Niestety taki sposób rozmnażania tkanek ma swoje minusy, gdyż komórki, które nie są komórkami macierzystymi (pobranymi z zarodka zwierzęcia), a dorosłymi wyspecjalizowanymi komórkami mnożą się zaledwie kilkadziesiąt razy, gdyż ich funkcją jest tylko regeneracja wykształconego organizmu. Pobranie komórek macierzystych z zarodka jest jednak bardzo trudne, a do tego nie mamy pewności, czy z pobranego materiału wyrośnie nam mięso, krew, kości czy sierść. Sposób "karmienia" komórek również poddaje w wątpliwość sens hodowania mięsa. Okazuje się bowiem, że aby wyhodować bezmięsne mięso, należy je odżywiać surowicą pozyskaną ze zwierzęcych płodów. Alternatywą są tylko bardzo jak na razie drogie "karmy" z alg i genetycznie modyfikowanych bakterii Escherichia coli. Do tego należy oczywiście dodać antybiotyki i środki przeciwgrzybicze.

Wyhodowane włókna są również bardzo słabe i mało sprężyste.

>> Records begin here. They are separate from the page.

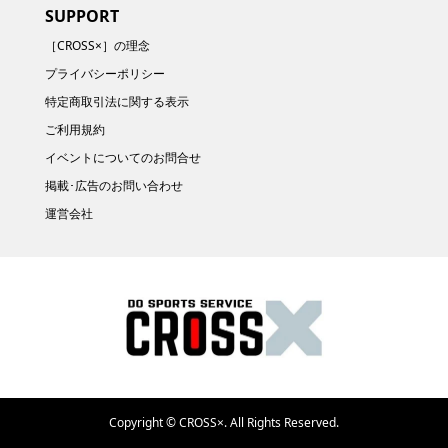
SUPPORT
［CROSS×］の理念
プライバシーポリシー
特定商取引法に関する表示
ご利用規約
イベントについてのお問合せ
掲載･広告のお問い合わせ
運営会社
Copyright ©
CROSS×. All Rights Reserved.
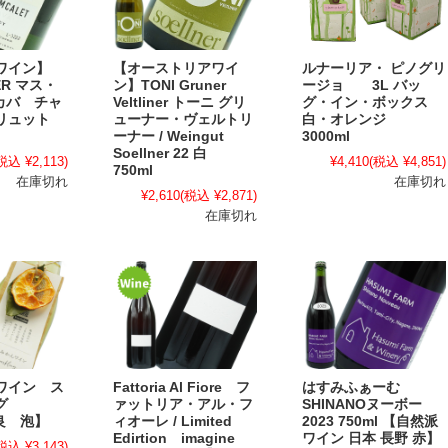
ワイン】
【オーストリアワイ
ルナーリア・ ピノグリ
ER マス・
ン】TONI Gruner
ージョ 3L バッ
 カバ チャ
Veltliner トーニ グリ
グ・イン・ボックス
ブリュット
ューナー・ヴェルトリ
白・オレンジ
ーナー / Weingut
3000ml
Soellner 22 白
税込 ¥2,113)
¥4,410
(税込 ¥4,851)
750ml
在庫切れ
在庫切れ
¥2,610
(税込 ¥2,871)
在庫切れ
ワイン ス
Fattoria Al Fiore フ
はすみふぁーむ
ング
ァットリア・アル・フ
SHINANOヌーボー
奈良 泡】
ィオーレ / Limited
2023 750ml 【自然派
Edirtion imagine
ワイン 日本 長野 赤】
税込 ¥3,143)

Do ich stymulacji, Mark Post używa impulsów elektrycznych, które mają pobudzić je do wzrostu. Stawia sobie również za cel zastąpienie ich sygnałami chemicznymi, jakie układ hormonalny wysyła naszym ciałom,aby się rozwijały.. Oprócz tego, że słabe, mięso in vitro jest również pozbawione tłuszczu, smaku, oraz tak ważnego dla nas żelaza i witaminy B12. Żelazo pochodzi z krwi, której sztuczne mięso nie posiada, a witamina B12 pochodzi z bakterii obecnych w jelitach. Tak więc, czy dzisiejsze prawdziwe, czy jutrzejsze sztuczne- mięso i tak będzie ostrzykiwane.

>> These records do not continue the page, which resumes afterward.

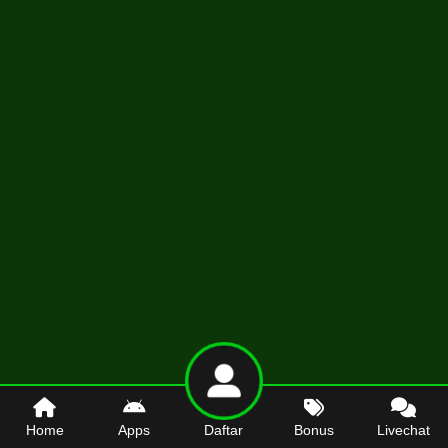
Home
Apps
Daftar
Bonus
Livechat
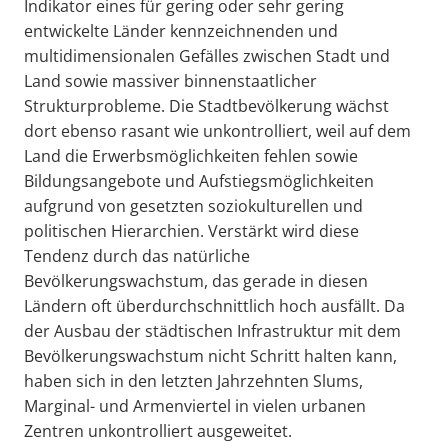
Indikator eines für gering oder sehr gering
entwickelte Länder kennzeichnenden und
multidimensionalen Gefälles zwischen Stadt und
Land sowie massiver binnenstaatlicher
Strukturprobleme. Die Stadtbevölkerung wächst
dort ebenso rasant wie unkontrolliert, weil auf dem
Land die Erwerbsmöglichkeiten fehlen sowie
Bildungsangebote und Aufstiegsmöglichkeiten
aufgrund von gesetzten soziokulturellen und
politischen Hierarchien. Verstärkt wird diese
Tendenz durch das natürliche
Bevölkerungswachstum, das gerade in diesen
Ländern oft überdurchschnittlich hoch ausfällt. Da
der Ausbau der städtischen Infrastruktur mit dem
Bevölkerungswachstum nicht Schritt halten kann,
haben sich in den letzten Jahrzehnten Slums,
Marginal- und Armenviertel in vielen urbanen
Zentren unkontrolliert ausgeweitet.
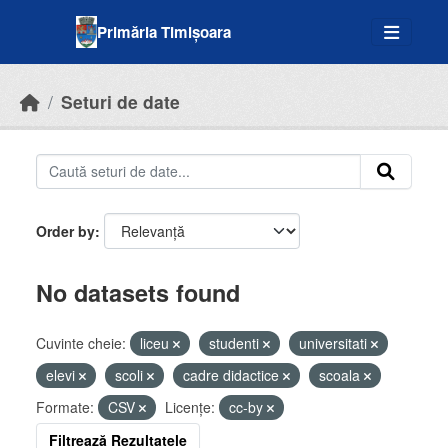
Skip to main content
Primăria Timișoara
Seturi de date
Order by
No datasets found
Cuvinte cheie:
liceu
studenti
universitati
elevi
scoli
cadre didactice
scoala
Formate:
CSV
Licenţe:
cc-by
Filtrează Rezultatele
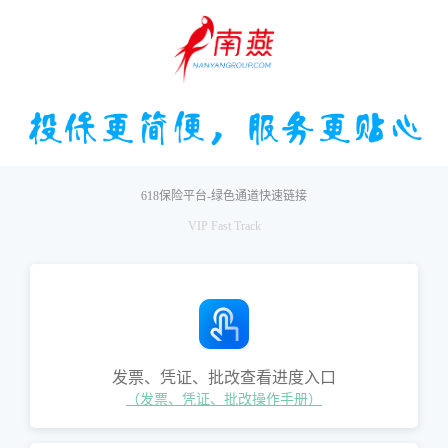
618保险平台-绿色通道快速链接
VIP Fast Track
发票、凭证、批改查看进度入口
（发票、凭证、批改操作手册）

Rozwiązanie dla przyszłości?

Idea jest piękna, słuszna, ale i też -nie oszukujmy się- konieczna!. Przemysł mięsny emituje od 20% do 50% gazów cieplarnianych. Wegatarianie mogą być z siebie dumni, gdyż dla zaspokojenia ich głodu zużywa się znacznie mnie energii i wody. Sztczne mięso będzie miało więc za zadanie zlikwidowanie problemu zwiększającego się zapotrzebowania na żywność, braku energii, wody i ocieplenia klimatu.Pozostaje nam tylko mieć nadzieję, że w ciągu następnych lat, doniesienia naukowców będą nie tylko podtrzymywać nasze płonne nadzieje na humanitarny, mięsny posiłek, lecz także uda im się pokonać wszelkie trudności i zaserwują nam w końcu stek z probówki.